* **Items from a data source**
----------------

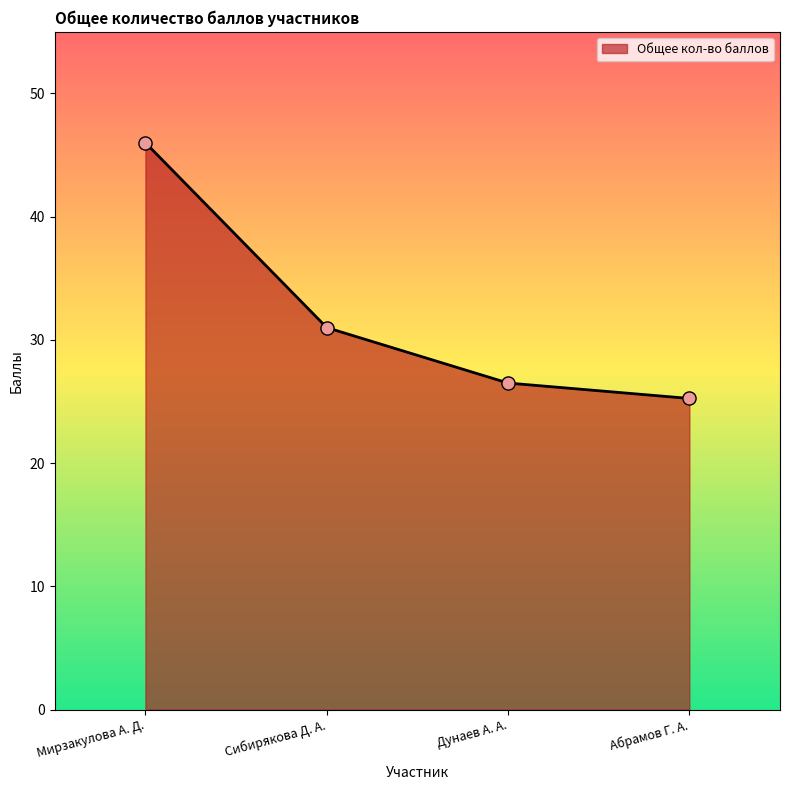

What is the ratio of the value at Мирзакулова А. Д. to the value at Абрамов Г. А.?

1.8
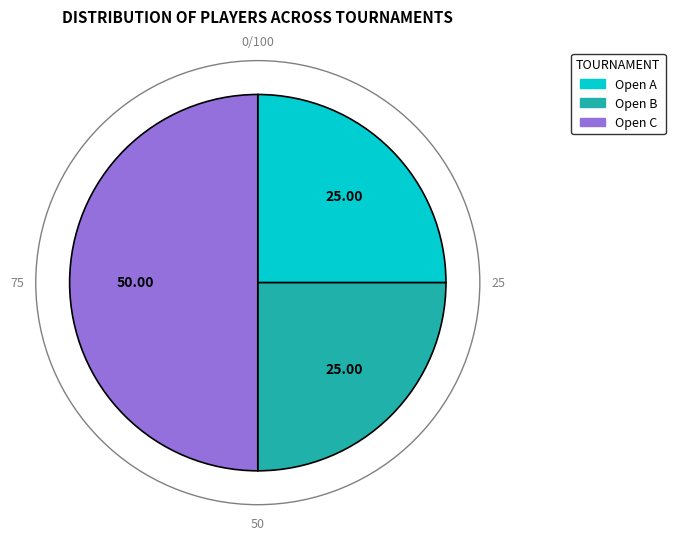

The Open C slice represents 61% of the pie. True or false?

False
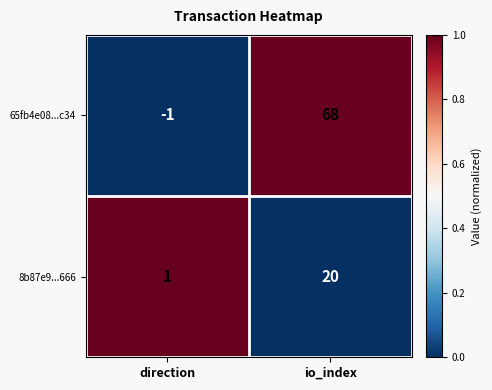

What is the spread (max minus min) of values at io_index?

48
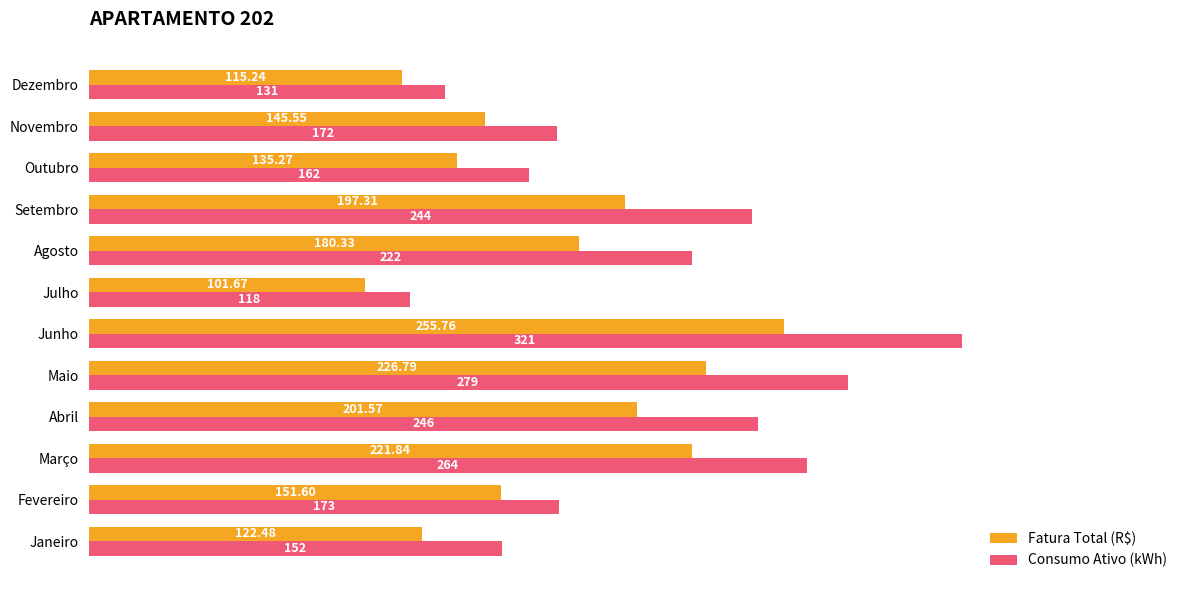

Where is Fatura Total (R$) nearest to the value 178?

Agosto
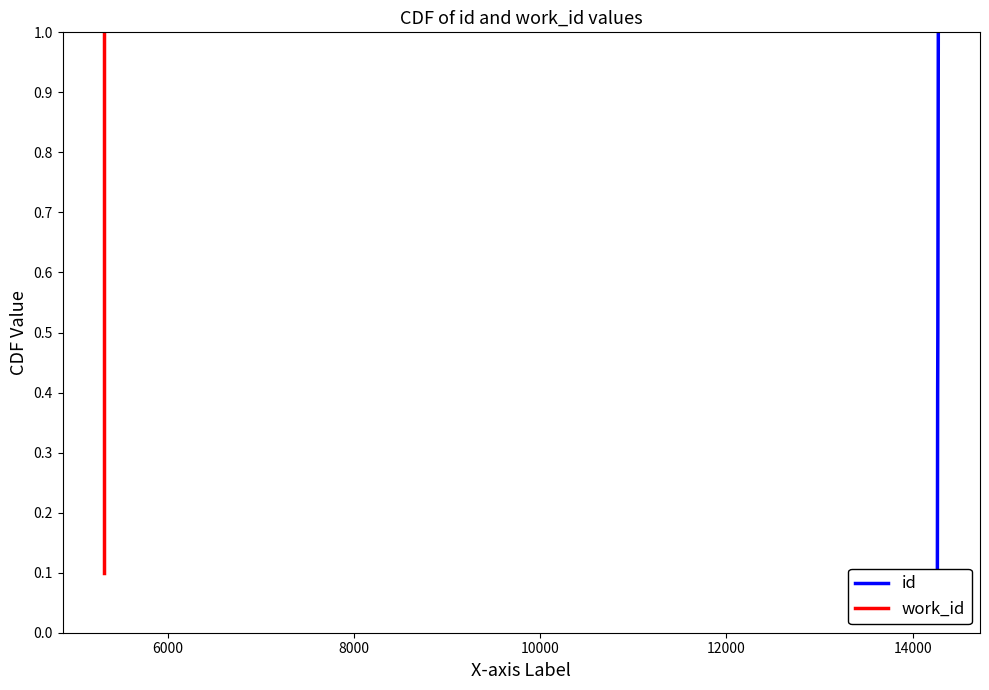

True or false: id and work_id cross at least once.

False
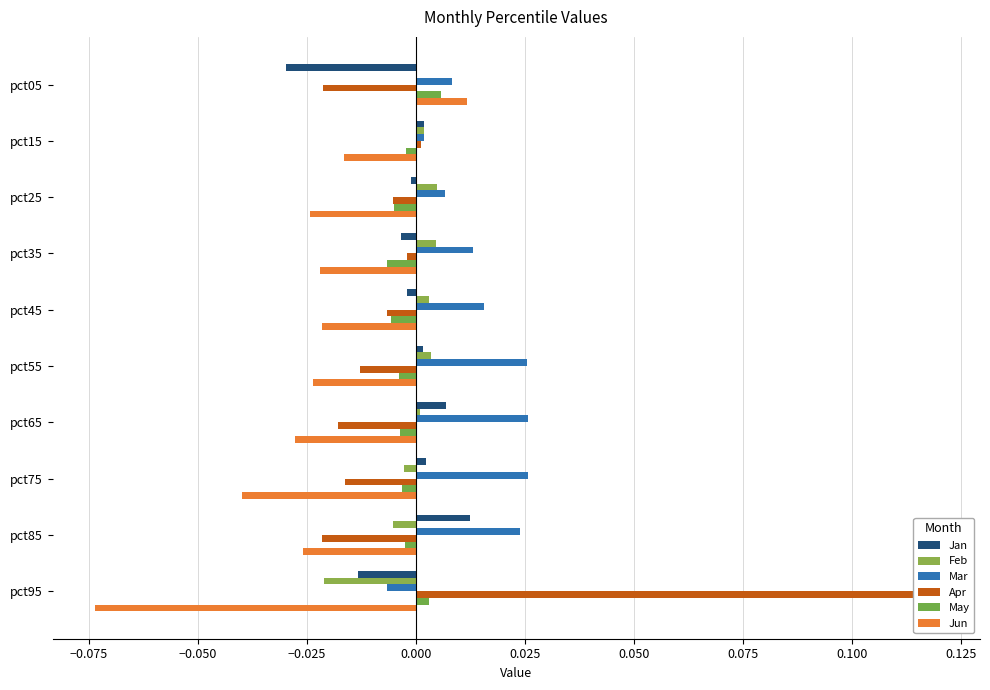

How many values in May are below zero?

8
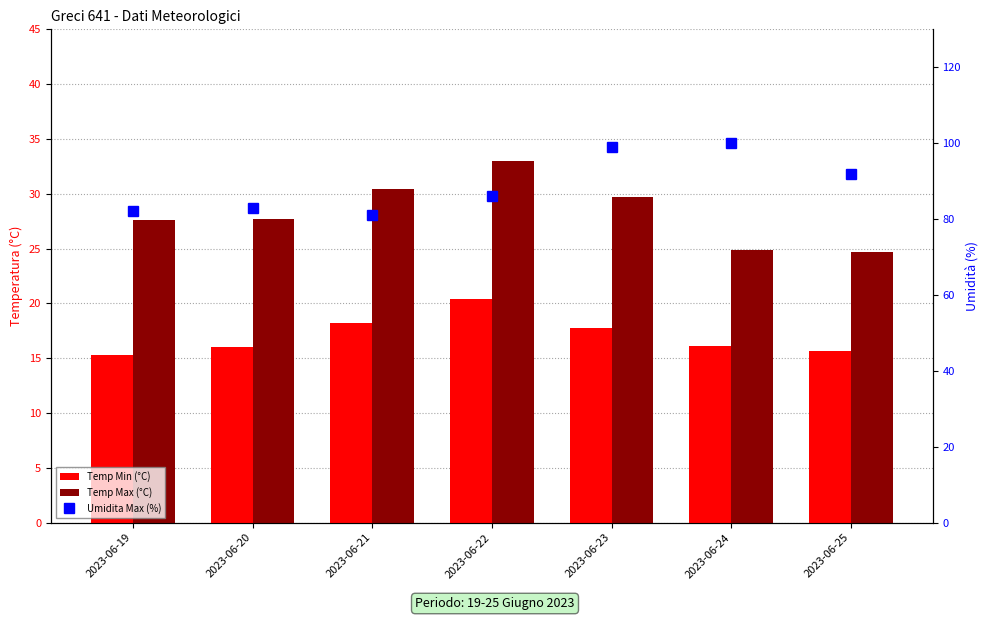

Reading left to right, list all the values displayed in this chart.

Temp Min (°C): 2023-06-19=15.3	2023-06-20=16.0	2023-06-21=18.2	2023-06-22=20.4	2023-06-23=17.8	2023-06-24=16.1	2023-06-25=15.7
Temp Max (°C): 2023-06-19=27.6	2023-06-20=27.7	2023-06-21=30.4	2023-06-22=33.0	2023-06-23=29.7	2023-06-24=24.9	2023-06-25=24.7
Umidita Max (%): 2023-06-19=82.0	2023-06-20=83.0	2023-06-21=81.0	2023-06-22=86.0	2023-06-23=99.0	2023-06-24=100.0	2023-06-25=92.0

----------------

* **Task item**
Please rewrite the records from the start through the line containing "Reading left to", changing "slice" to "wedge" and keeping everything else the same. Omit the pictures.

* **Written solution**
What is the ratio of the value at Мирзакулова А. Д. to the value at Абрамов Г. А.?

1.8

The Open C wedge represents 61% of the pie. True or false?

False

What is the spread (max minus min) of values at io_index?

48

Where is Fatura Total (R$) nearest to the value 178?

Agosto

True or false: id and work_id cross at least once.

False

How many values in May are below zero?

8

Reading left to right, list all the values displayed in this chart.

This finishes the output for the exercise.